Blair Russell’s review published on Letterboxd:
Who can take a sunrise (who can take a sunrise)
Sprinkle it with dew (sprinkle it with dew)
Cover it with chocolate and a miracle or two
For the record, I have seen the original Candyman before (the last time was two falls ago, which was reviewed here) and it's a pretty good tale from the early 90's revolving around urban decay in the infamous Cabrini Green housing projects in Chicago and a heck of a legend in the title character. I haven't watched the sequels, which was perfect for this as while Candyman '21 is a direct sequel to Candyman '92 and the events of the latter are explained, what happened in the sequels is not canon here. It will still be helpful to have seen '92 before '21. This time the movie is led by Black people behind and in front of the camera-which of course is fine with me-and I was hoping for the best. Of course, by the time I was able to see this, all the hype had died down and more negative reviews were seen, both on the Letterboxd feed of who I follow and elsewhere.
Unfortunately, this was totally “meh” overall. Its biggest sin: how incredibly unsubtle it all was. While Jordan Peele was only a producer and one of the writers, this was totally a product of his and I believe why this is SO incredibly blunt & in your face. Also, to be unsubtle myself, the movie seems to be anti-white (all the honkies you see here are not portrayed well) and for certain it is ACAB. Some will definitely agree with such a viewpoint but remember when major movies weren't so divisive like this? I'll presume that the movie's tagline “Say My Name” is supposed to remind people of “Say Her Name”, the movement where Black female victims of police brutality is recognized. By now I'm starting to believe that it'd benefit Peele if he'd learn subtlety & restraint; it wasn't my main issue w/ Us although it was one of its problems. Feeling like I was being lectured to is not always great...
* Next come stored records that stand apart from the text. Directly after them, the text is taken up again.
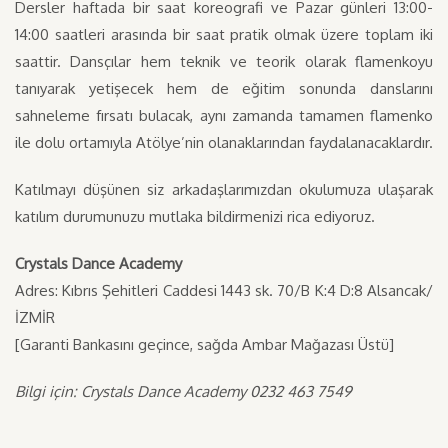
Dersler haftada bir saat koreografi ve Pazar günleri 13:00-
14:00 saatleri arasında bir saat pratik olmak üzere toplam iki
saattir. Dansçılar hem teknik ve teorik olarak flamenkoyu
tanıyarak yetişecek hem de eğitim sonunda danslarını
sahneleme fırsatı bulacak, aynı zamanda tamamen flamenko
ile dolu ortamıyla Atölye’nin olanaklarından faydalanacaklardır.
Katılmayı düşünen siz arkadaşlarımızdan okulumuza ulaşarak
katılım durumunuzu mutlaka bildirmenizi rica ediyoruz.
Crystals Dance Academy
Adres: Kıbrıs Şehitleri Caddesi 1443 sk. 70/B K:4 D:8 Alsancak/
İZMİR
[Garanti Bankasını geçince, sağda Ambar Mağazası Üstü]
Bilgi için: Crystals Dance Academy 0232 463 7549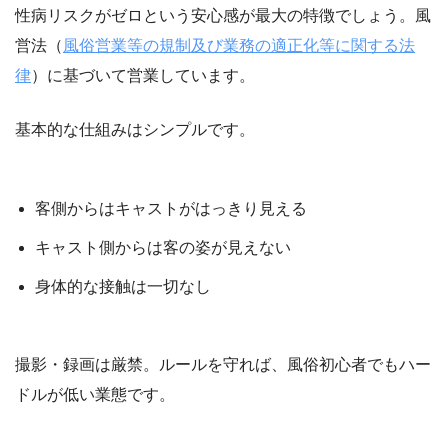
性病リスクがゼロという安心感が最大の特徴でしょう。風
営法（
風俗営業等の規制及び業務の適正化等に関する法
律
）に基づいて営業しています。
基本的な仕組みはシンプルです。
客側からはキャストがはっきり見える
キャスト側からは客の姿が見えない
身体的な接触は一切なし
撮影・録画は厳禁。ルールを守れば、風俗初心者でもハー
ドルが低い業態です。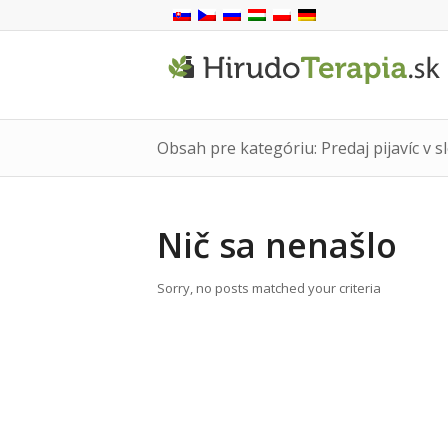
Obsah pre kategóriu: Predaj pijavíc v 
Nič sa nenašlo
Sorry, no posts matched your criteria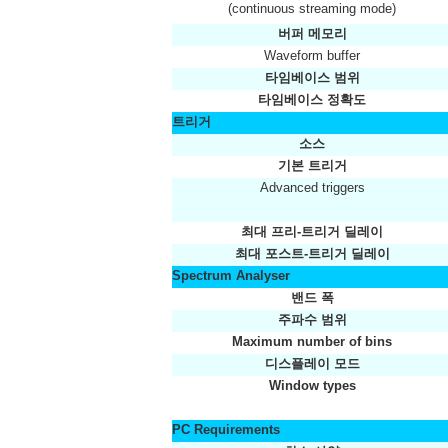
(continuous streaming mode)
버퍼 메모리
Waveform buffer
타임베이스 범위
타임베이스 정확도
트리거
소스
기본 트리거
Advanced triggers
최대 프리-트리거 딜레이
최대 포스트-트리거 딜레이
Spectrum Analyser
밴드 폭
주파수 범위
Maximum number of bins
디스플레이 모드
Window types
PC Requirements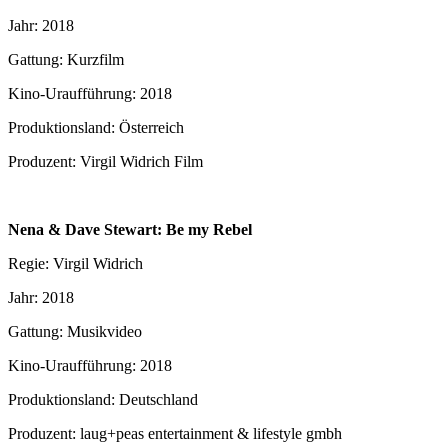
Jahr: 2018
Gattung: Kurzfilm
Kino-Uraufführung: 2018
Produktionsland: Österreich
Produzent: Virgil Widrich Film
Nena & Dave Stewart: Be my Rebel
Regie: Virgil Widrich
Jahr: 2018
Gattung: Musikvideo
Kino-Uraufführung: 2018
Produktionsland: Deutschland
Produzent: laug+peas entertainment & lifestyle gmbh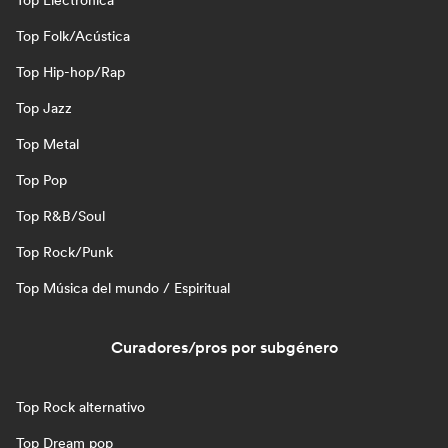
Top Electrónica
Top Folk/Acústica
Top Hip-hop/Rap
Top Jazz
Top Metal
Top Pop
Top R&B/Soul
Top Rock/Punk
Top Música del mundo / Espiritual
Curadores/pros por subgénero
Top Rock alternativo
Top Dream pop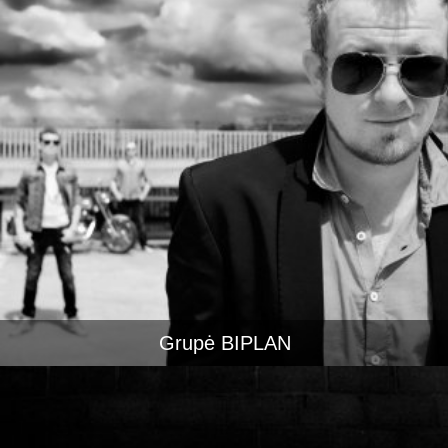
Grupė BIPLAN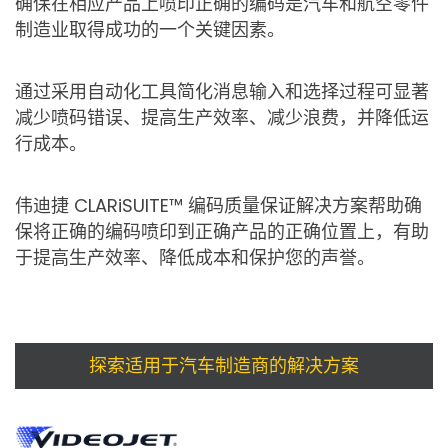
确保在相应产品上喷印正确的编码是汽车和航空零件
制造业取得成功的一个关键因素。
通过采用自动化工具简化消息输入和选择过程可显著
减少喷码错误、提高生产效率、减少浪费，并降低运
行成本。
伟迪捷 CLARiSUITE™ 编码质量保证解决方案帮助确
保将正确的编码喷印到正确产品的正确位置上，有助
于提高生产效率、降低成本和保护您的声誉。
探索适用于汽车制造商的解决方案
Even without the obvious agenda, I've often bemoaned pretentiousness in movies... well, this follows characters in the snooty art world so of course most were absolutely insufferable and this abounds with shrill characters. A shame this did not work for me like it did many others—it has a solid cast where some have already received acclaim for other roles but most were new to me, there was striking cinematography, a nice musical score and the most unique aspect of using shadow puppets to express certain scenes-not to mention the end credits. Of course, there's also nice gore for those that dig such things. Time is spent at first getting to know these characters... yet I sadly did not dig them.
An opinion that many do share is the third act and how it really ramps things up—to the point it seems like some scenes are missing, it feels different and more than once it just seemed poor or poorly done. The topic of gentrification in Cabrini Green (which changed from an urban decay neighborhood populated by poor minorities in '92 to it being demolished then it be populated by bougie people in fancy digs) is an interesting one and that was addressed here in a fine manner. Yet I wish I could have enjoyed this more—at least it was a nice feat for this to be the first number one at the box office movie directed by a Black female director, and Nia DaCosta is only 30 years old. It was something that the first time I shook my head or sighed was right at the opening logos, which were not only done in a unique way, it had a needle drop I couldn't believe was used.